Change, he added, has to be done with a consensus from the community.

"I think an individual is foolish to think that change is based on their philosophies alone," Pepplitsch said. "I certainly don't think it's in anyone's best interest to try to force change into a community that isn't looking for it and doesn't want it. I think you have to understand the community before you try to make things happen."

He became familiar with Vermillion while attending USD. "I think some of the strengths I've been able to see is the steps it's taken in terms of development, and committing itself to further development in the future," Pepplitsch said.

For example, The Bluffs golf course and housing development didn't exist while he was a student here.

"Golf courses, a lot of times, are capital heavy up front, but in the long term they are good for the community," he said.

Vermillion, he said, is making commitments to better itself, and provide more employment opportunities.

"It's a long-term process, and everybody's got to work toward the same goal," he said.

If hired, Pepplitsch said he first devote himself to quickly learning all he could about the community.

"It's a process of just getting to know people, and going through departments, figuring out what's been done and what the needs are."

John C. Prescott

Prescott has been involved in more than a professional way in the Kearney community.
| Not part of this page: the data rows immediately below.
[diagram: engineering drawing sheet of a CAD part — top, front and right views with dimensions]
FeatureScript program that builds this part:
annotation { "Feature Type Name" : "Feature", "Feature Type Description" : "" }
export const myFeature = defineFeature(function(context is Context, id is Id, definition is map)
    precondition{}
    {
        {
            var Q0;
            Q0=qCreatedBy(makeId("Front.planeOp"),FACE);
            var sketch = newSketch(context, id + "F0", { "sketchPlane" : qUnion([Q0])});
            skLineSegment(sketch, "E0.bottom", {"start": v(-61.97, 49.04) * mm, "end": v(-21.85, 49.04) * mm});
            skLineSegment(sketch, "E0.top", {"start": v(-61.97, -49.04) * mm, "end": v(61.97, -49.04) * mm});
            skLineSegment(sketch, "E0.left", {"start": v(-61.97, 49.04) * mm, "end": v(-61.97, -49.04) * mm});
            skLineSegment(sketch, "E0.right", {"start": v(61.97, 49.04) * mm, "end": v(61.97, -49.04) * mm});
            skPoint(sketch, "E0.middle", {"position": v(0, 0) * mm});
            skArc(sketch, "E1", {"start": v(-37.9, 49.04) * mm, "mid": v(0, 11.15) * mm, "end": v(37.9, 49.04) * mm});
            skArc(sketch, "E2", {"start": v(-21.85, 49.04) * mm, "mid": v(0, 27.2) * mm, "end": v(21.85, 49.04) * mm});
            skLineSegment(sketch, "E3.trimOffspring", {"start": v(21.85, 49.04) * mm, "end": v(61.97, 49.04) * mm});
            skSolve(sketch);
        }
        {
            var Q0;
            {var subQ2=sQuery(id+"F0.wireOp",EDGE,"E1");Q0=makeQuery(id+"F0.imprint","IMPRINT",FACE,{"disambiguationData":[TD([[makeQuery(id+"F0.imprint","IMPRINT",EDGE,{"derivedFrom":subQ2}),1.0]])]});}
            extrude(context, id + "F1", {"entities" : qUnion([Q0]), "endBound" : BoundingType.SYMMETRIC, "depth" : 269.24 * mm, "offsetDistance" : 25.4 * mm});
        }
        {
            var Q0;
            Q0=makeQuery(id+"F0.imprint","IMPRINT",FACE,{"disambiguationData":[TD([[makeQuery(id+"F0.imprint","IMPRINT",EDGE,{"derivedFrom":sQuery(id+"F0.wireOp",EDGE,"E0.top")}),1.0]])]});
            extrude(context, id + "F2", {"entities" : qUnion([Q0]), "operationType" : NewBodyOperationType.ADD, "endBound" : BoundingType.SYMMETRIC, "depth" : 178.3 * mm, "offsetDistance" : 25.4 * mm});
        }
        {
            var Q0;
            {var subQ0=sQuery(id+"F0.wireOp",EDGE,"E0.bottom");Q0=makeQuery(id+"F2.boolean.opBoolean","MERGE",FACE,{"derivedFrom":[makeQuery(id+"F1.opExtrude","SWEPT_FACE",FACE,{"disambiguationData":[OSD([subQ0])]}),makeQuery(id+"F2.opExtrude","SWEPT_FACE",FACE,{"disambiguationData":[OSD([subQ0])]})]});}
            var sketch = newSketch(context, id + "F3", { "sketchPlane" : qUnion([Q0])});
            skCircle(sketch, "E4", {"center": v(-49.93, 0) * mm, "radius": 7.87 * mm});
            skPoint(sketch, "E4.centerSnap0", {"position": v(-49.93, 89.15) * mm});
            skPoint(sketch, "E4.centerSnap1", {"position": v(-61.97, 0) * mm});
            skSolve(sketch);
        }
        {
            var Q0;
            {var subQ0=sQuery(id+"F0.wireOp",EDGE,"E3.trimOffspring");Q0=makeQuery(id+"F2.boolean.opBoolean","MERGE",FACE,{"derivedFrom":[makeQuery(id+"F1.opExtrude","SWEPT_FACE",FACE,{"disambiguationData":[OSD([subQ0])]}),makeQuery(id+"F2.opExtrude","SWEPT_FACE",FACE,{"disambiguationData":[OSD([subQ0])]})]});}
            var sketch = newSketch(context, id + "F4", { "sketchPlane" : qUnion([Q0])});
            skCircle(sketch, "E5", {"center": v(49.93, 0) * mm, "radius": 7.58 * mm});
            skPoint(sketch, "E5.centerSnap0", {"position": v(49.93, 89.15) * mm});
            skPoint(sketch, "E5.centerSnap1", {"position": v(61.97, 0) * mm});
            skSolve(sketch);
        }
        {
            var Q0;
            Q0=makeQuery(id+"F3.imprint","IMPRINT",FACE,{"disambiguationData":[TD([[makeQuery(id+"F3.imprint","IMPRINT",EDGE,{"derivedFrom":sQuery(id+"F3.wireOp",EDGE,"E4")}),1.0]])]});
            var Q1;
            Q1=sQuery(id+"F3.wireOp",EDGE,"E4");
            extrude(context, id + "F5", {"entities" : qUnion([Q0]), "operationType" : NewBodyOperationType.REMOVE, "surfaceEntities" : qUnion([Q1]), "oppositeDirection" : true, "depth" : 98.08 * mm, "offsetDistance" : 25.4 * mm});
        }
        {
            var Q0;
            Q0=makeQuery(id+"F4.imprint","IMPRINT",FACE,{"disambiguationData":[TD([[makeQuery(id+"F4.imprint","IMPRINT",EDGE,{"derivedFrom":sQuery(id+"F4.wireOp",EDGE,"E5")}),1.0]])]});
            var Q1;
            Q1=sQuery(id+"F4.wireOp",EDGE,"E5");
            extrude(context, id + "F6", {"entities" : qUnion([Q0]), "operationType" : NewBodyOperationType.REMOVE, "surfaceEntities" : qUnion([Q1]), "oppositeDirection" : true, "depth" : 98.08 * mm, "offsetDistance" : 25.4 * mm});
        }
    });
He and his wife, Karen, are active in civic clubs and their church, and are parents of two young children.

"I think this is a great opportunity for me professionally in terms of my career development, it's the type of community I've sought," Prescott said. "We really enjoy having a Division II university in the community where I live right now; I think it adds a tremendous amount."

If he was hired as city manager, Prescott said he would recognize from his first day on the job that all the other residents of Vermillion know more about the city.

"I'm would be the new kid on the block, and my job would be to immerse myself in the community," he said. "I would work with the employees, with the council, different civic clubs, to learn as much as I can about the history of this community, what makes it work, what skeletons may be buried, so to speak, different issues like that."

Prescott also believes in becoming immersed in the community. His son will begin kindergarten in the fall, meaning he will be certain to be involved in school activities.

He and his wife have visited the church they probably would attend if Vermillion becomes their new home.

Prescott also said he would meet with students and administrators at USD.

"Conflicts probably will arise between the university and the city, or businesses and the city," he said. "It's a matter of sitting down and identifying the issue. What makes that issue tick? What is the root of the problem, and what are the players you can bring into the picture to help solve that."

A citizen noted that Kearney has a vibrant economy, with large employers and active housing development.

Fueling that growth, Prescott said, is Kearney's location on an interstate highway, and its two largest employers: Good Samaritan Health Systems and the University of Nebraska at Kearney.

"My role has been to work with community development block grants with some of our smaller businesses," he said.

He describes economic development as a partnership between citizens and government. "I think you have to have the attitude of being approachable, friendly and being a representative of your community, out there working with those businesses."

Prescott told Vermillion citizens that he has no desire to live and work in a large community.

"I've come to enjoy a free-standing community that has an identity of its own, that offers a high quality of life, and is easy to get around in," he said.